Establishing breastfeeding can take time, effort and good support. If you are planning on breastfeeding, it's a good idea to get some breastfeeding support before you have had your baby.

It's worth collecting colostrum from 37 weeks in pregnancy. This can help to satisfy your baby before your milk supply comes in. In some instances, it may prevent the need for formula if there challenges in getting breastfeeding established. It's also a useful time to practice hand-expressing when you don't yet have the pressure of a hungry baby!

What is Colostrum?

Colostrum is a thick, yellowish, sticky liquid that is the first form of breast milk.

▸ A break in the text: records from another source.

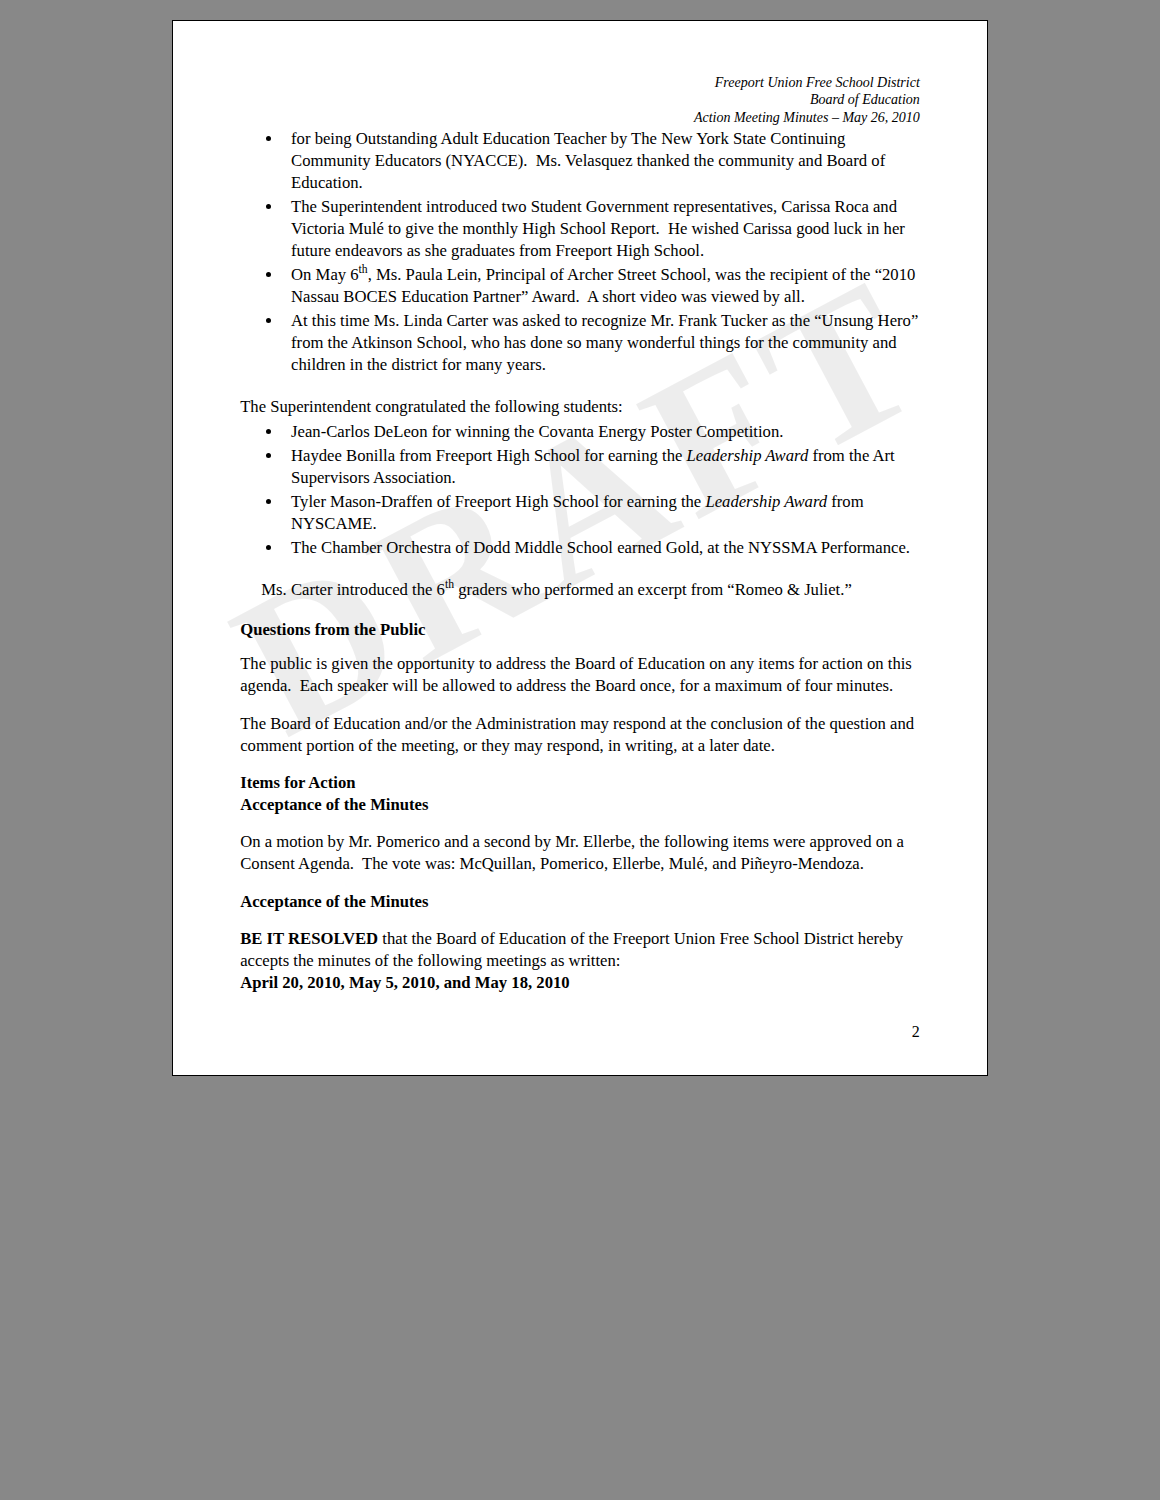DRAFT
Freeport Union Free School District
Board of Education
Action Meeting Minutes – May 26, 2010
for being Outstanding Adult Education Teacher by The New York State Continuing Community Educators (NYACCE). Ms. Velasquez thanked the community and Board of Education.
The Superintendent introduced two Student Government representatives, Carissa Roca and Victoria Mulé to give the monthly High School Report. He wished Carissa good luck in her future endeavors as she graduates from Freeport High School.
On May 6th, Ms. Paula Lein, Principal of Archer Street School, was the recipient of the “2010 Nassau BOCES Education Partner” Award. A short video was viewed by all.
At this time Ms. Linda Carter was asked to recognize Mr. Frank Tucker as the “Unsung Hero” from the Atkinson School, who has done so many wonderful things for the community and children in the district for many years.
The Superintendent congratulated the following students:
Jean-Carlos DeLeon for winning the Covanta Energy Poster Competition.
Haydee Bonilla from Freeport High School for earning the Leadership Award from the Art Supervisors Association.
Tyler Mason-Draffen of Freeport High School for earning the Leadership Award from NYSCAME.
The Chamber Orchestra of Dodd Middle School earned Gold, at the NYSSMA Performance.
Ms. Carter introduced the 6th graders who performed an excerpt from “Romeo & Juliet.”
Questions from the Public
The public is given the opportunity to address the Board of Education on any items for action on this agenda. Each speaker will be allowed to address the Board once, for a maximum of four minutes.
The Board of Education and/or the Administration may respond at the conclusion of the question and comment portion of the meeting, or they may respond, in writing, at a later date.
Items for Action
Acceptance of the Minutes
On a motion by Mr. Pomerico and a second by Mr. Ellerbe, the following items were approved on a Consent Agenda. The vote was: McQuillan, Pomerico, Ellerbe, Mulé, and Piñeyro-Mendoza.
Acceptance of the Minutes
BE IT RESOLVED that the Board of Education of the Freeport Union Free School District hereby accepts the minutes of the following meetings as written:
April 20, 2010, May 5, 2010, and May 18, 2010
2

It's rich in protein, fats and immune-boosting properties. It also contains good bacteria to help colonize your baby's gut. Colostrum also helps to stabilise the baby's glucose levels. Colostrum is released in tiny amounts, it's liquid gold. A small amount goes a long way.

How do you Collect it?

  • Use clean hands to hand express the colostrum from the breast. Warmth can be helpful e.g. a warm compress or express after you've taken a shower.
  • Have a sterile container such a syringe or small jar with a lid ready to contain the colostrum.
  • Gently massage the breast towards the nipple to stimulate the let-down reflex.
  • Cup your breast with your thumb at the top and fingers below, making a 'c-shape'. 
  • Press your thumb and fingers together for 10 seconds. Release and repeat. 
  • Move around the breast e.g in a clockwise or anti-clockwise direction and repeat the pressure.
  • Store the drops of colostrum in a syringe, which you then place in the fridge.
  • Express 2-4 times a day. At the end of each day, place the labeled syringe or container in the freezer.

Stimulating the breasts can cause some contractions in your uterus. Don't be worried about this.

If you are having a hospital birth, you can take the colostrum with you in a freezer bag. Make sure you have mentioned colostrum on your birth plan, so you can be supported by your midwives.